7. Use RMB .withTrans(..) implementation that automatically commits or rollbacks transaction if future was failed - https://github.com/folio-org/raml-module-builder/blob/b35.0/domain-models-runtime/src/main/java/org/folio/rest/persist/PostgresClient.java#L3754
All methods that do creating or editing of entities should add this step to save outbox event in the same DB transaction. This flow does the following:
- starts new transaction,
- creates or edits business entity,
- saves audit outbox event with full entity snapshot,
- commits transaction,
- subscribe to .onCompleted of .withTrans(..) and after transaction finishes, invokes processing of audit outbox logs, see #6 step
Examples of usages:
https://github.com/folio-org/mod-orders-storage/blob/master/src/main/java/org/folio/rest/impl/PurchaseOrdersAPI.java#L80
https://github.com/folio-org/mod-orders-storage/blob/master/src/main/java/org/folio/services/lines/PoLinesService.java#L107
8. Add a timer interface to invoke each 30 mins and process existed outbox audit events. Timer interface was added to be on the safe side during failures, for example when transaction committed, but module was destroyed
during .onComplete() invocation and there is no any other edits from user to pick up all remaining audit events after module restart. In this case timer invocation will process remaining not sent yet events. This timer interface invokes AuditOutboxService, see #6 step
https://github.com/folio-org/mod-orders-storage/blob/master/descriptors/ModuleDescriptor-template.json#L544
https://github.com/folio-org/mod-orders-storage/blob/master/src/main/java/org/folio/rest/impl/AuditOutboxAPI.java
Recommended Tests
How does Postgres handle a sudden loss of connection between an application and a database when using the select for update construct?

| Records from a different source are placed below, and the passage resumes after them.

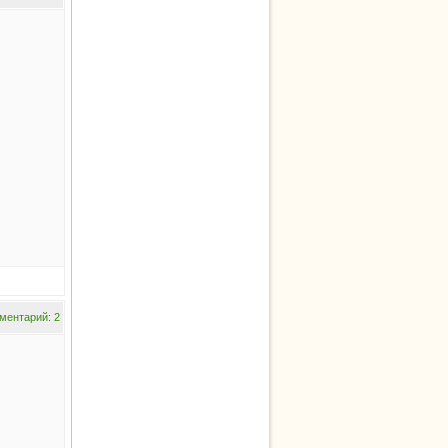
ментарий: 2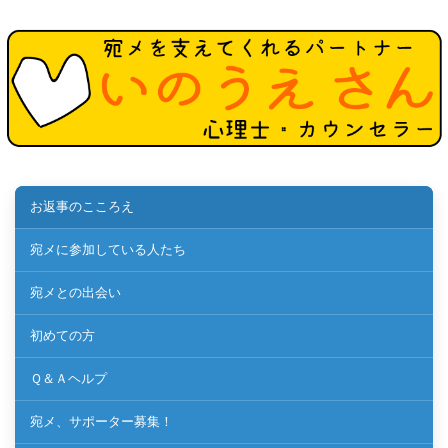
お返事のこころえ
宛メに参加している人たち
宛メとの出会い
初めての方
Ｑ＆Ａヘルプ
宛メ、サポーター募集！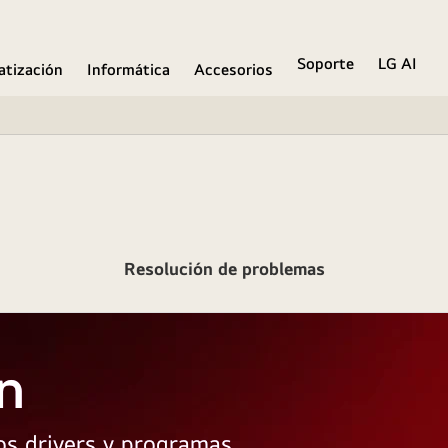
Soporte
LG AI
atización
Informática
Accesorios
Resolución de problemas
n
los drivers y programas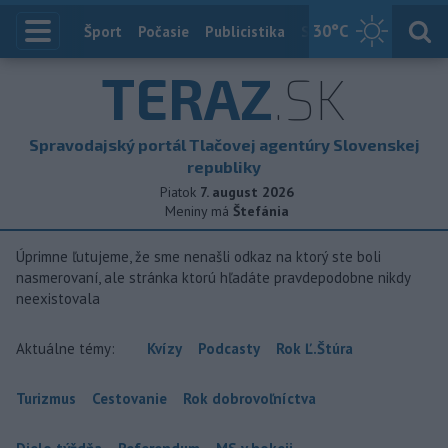
30
°C
Index
Šport
Počasie
Publicistika
Slovensko
Zahranič
TERAZ
.SK
Spravodajský portál Tlačovej agentúry Slovenskej
republiky
Piatok
7. august 2026
Meniny má
Štefánia
Úprimne ľutujeme, že sme nenašli odkaz na ktorý ste boli
nasmerovaní, ale stránka ktorú hľadáte pravdepodobne nikdy
neexistovala
Aktuálne témy:
Kvízy
Podcasty
Rok Ľ.Štúra
Turizmus
Cestovanie
Rok dobrovoľníctva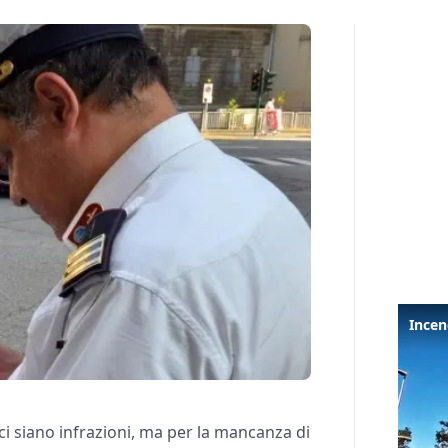
 siano infrazioni, ma per la mancanza di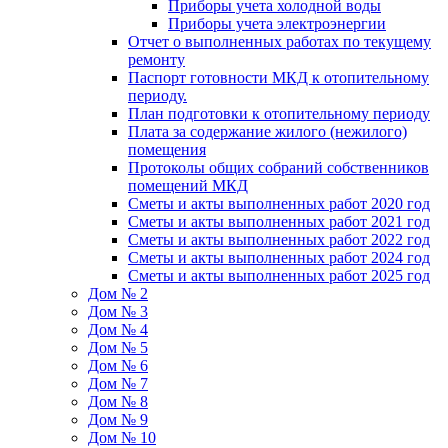
Приборы учета холодной воды
Приборы учета электроэнергии
Отчет о выполненных работах по текущему
ремонту
Паспорт готовности МКД к отопительному
периоду.
План подготовки к отопительному периоду
Плата за содержание жилого (нежилого)
помещения
Протоколы общих собраний собственников
помещений МКД
Сметы и акты выполненных работ 2020 год
Сметы и акты выполненных работ 2021 год
Сметы и акты выполненных работ 2022 год
Сметы и акты выполненных работ 2024 год
Сметы и акты выполненных работ 2025 год
Дом № 2
Дом № 3
Дом № 4
Дом № 5
Дом № 6
Дом № 7
Дом № 8
Дом № 9
Дом № 10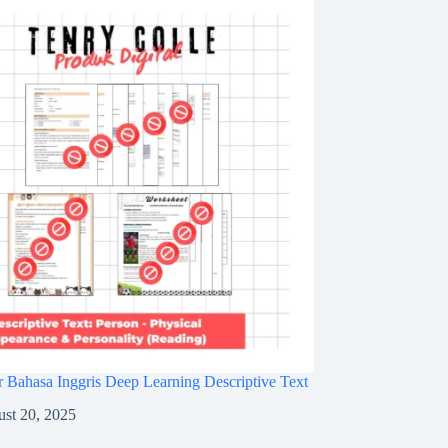
 Bahasa Inggris Deep Learning Descriptive Text
st 20, 2025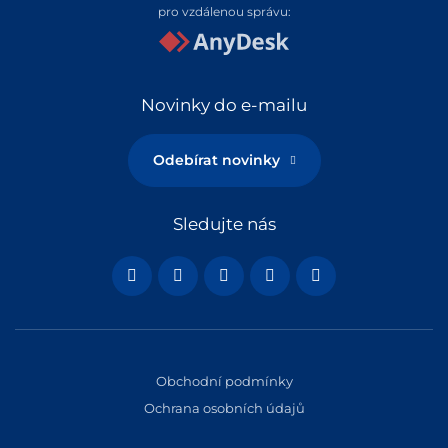
pro vzdálenou správu:
Novinky do e-mailu
Odebírat novinky
Sledujte nás
Obchodní podmínky
Ochrana osobních údajů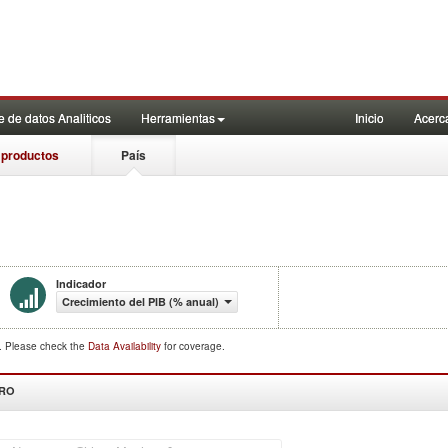
 de datos Analiticos
Herramientas
Inicio
Acerc
 productos
País
Indicador
Crecimiento del PIB (% anual)
d. Please check the
Data Availability
for coverage.
DRO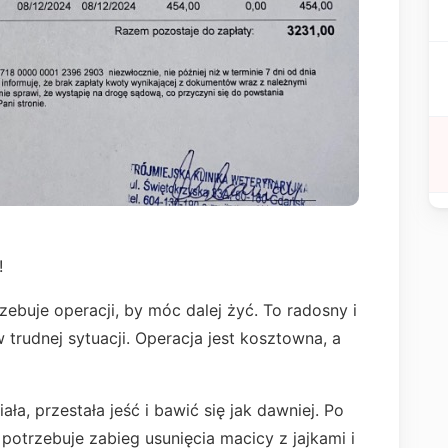
!
zebuje operacji, by móc dalej żyć. To radosny i
w trudnej sytuacji. Operacja jest kosztowna, a
ała, przestała jeść i bawić się jak dawniej. Po
 potrzebuje zabieg usunięcia macicy z jajkami i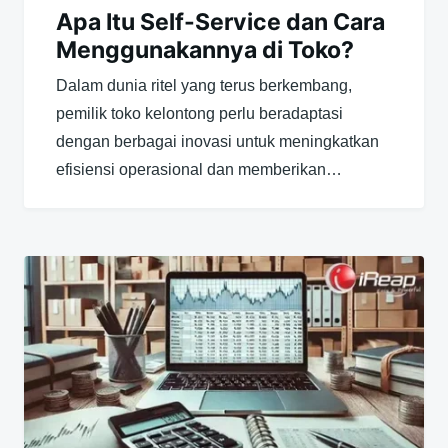
Apa Itu Self-Service dan Cara
Menggunakannya di Toko?
Dalam dunia ritel yang terus berkembang,
pemilik toko kelontong perlu beradaptasi
dengan berbagai inovasi untuk meningkatkan
efisiensi operasional dan memberikan…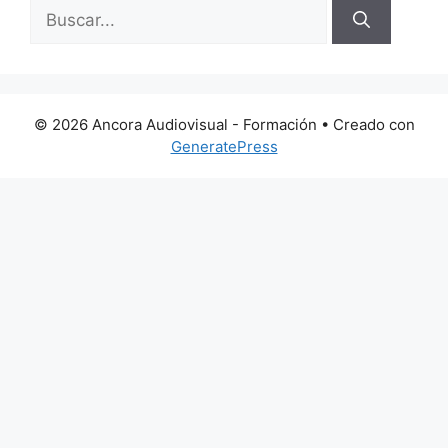
Buscar:
© 2026 Ancora Audiovisual - Formación
• Creado con
GeneratePress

Assumption: if the application executed a select for update query and locked some row in the table, then in case of incorrect closing of the connection between this application and the database (i.e. without an explicit commit or rollback), the imposed lock will be released by the database engine itself.

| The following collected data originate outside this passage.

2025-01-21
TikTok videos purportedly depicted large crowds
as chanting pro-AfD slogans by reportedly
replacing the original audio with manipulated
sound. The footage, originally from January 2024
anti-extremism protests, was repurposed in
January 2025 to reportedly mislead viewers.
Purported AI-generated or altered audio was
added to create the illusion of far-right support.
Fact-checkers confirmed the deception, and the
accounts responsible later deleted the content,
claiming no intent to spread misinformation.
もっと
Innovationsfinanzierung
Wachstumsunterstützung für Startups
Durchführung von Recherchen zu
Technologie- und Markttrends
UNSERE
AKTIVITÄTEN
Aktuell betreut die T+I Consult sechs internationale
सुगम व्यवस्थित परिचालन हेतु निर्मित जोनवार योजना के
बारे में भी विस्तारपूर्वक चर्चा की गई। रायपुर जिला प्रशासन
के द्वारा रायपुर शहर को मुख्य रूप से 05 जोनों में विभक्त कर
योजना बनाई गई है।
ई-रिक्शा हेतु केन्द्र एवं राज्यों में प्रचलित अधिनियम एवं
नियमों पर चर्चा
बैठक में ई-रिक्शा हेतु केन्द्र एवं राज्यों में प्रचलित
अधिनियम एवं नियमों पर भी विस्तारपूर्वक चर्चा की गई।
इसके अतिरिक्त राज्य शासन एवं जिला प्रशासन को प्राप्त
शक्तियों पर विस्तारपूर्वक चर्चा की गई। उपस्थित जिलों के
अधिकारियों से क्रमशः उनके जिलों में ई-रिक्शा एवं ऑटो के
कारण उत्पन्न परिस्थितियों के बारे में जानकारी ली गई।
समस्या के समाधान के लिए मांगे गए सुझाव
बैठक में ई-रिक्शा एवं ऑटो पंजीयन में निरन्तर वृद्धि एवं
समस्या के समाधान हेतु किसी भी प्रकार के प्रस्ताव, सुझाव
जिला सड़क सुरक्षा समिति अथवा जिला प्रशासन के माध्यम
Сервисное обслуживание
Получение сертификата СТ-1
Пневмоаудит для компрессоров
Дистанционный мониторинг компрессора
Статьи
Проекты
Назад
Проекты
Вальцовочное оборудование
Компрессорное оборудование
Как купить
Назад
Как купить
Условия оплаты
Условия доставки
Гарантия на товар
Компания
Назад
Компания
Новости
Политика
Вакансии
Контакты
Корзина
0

Test: connect to a Postgres database in a test application, execute select for update on the outbox_table_blocker table to block it, break the connection without an explicit commit / rollback (for example, stop the instance, or terminate the execution of the thread, or break the connection using some kind of test proxy) and check if the row in outbox_table_blocker remains blocked or not, can another test application execute select for update on the same row?
What is the expected performance of the proposed implementation of the Transactional Outbox pattern?
Assumption: performance, measured by the number of events that can be transferred from the table to Kafka per unit of time, is acceptable.
Important: in fact, the acceptance criterion is quite vague. Are 10 events per second acceptable? 100? 1000 or more? Probably the expected performance depends on the usage scenario. Therefore, the task of the test is to measure the performance of the proposed implementation of the Transactional Outbox pattern and formulate it as a baseline metric.
Test: Prepare N events in outbox_table (for example, 100 thousand). Enable the main logic of reading events from the outbox_table and sending them to Kafka. Measure how much time it will take to process all 100K events.